*What you will do:* Update the items below by changing every "カワハギ" to "アジ", and leave all other text unchanged.

Stored items

****************

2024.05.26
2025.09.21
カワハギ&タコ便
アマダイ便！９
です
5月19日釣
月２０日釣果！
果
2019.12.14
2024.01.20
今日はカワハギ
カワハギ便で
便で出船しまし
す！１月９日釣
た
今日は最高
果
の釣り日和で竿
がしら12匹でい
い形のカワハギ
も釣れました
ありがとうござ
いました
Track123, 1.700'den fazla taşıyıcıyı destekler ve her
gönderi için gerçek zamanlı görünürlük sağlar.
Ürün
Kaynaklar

****************

*Answer to this exercise:*
2024.05.26
2025.09.21
アジ&タコ便
アマダイ便！９
です
5月19日釣
月２０日釣果！
果
2019.12.14
2024.01.20
今日はアジ
アジ便で
便で出船しまし
す！１月９日釣
た
今日は最高
果
の釣り日和で竿
がしら12匹でい
い形のアジ
も釣れました
ありがとうござ
いました
Track123, 1.700'den fazla taşıyıcıyı destekler ve her
gönderi için gerçek zamanlı görünürlük sağlar.
Ürün
Kaynaklar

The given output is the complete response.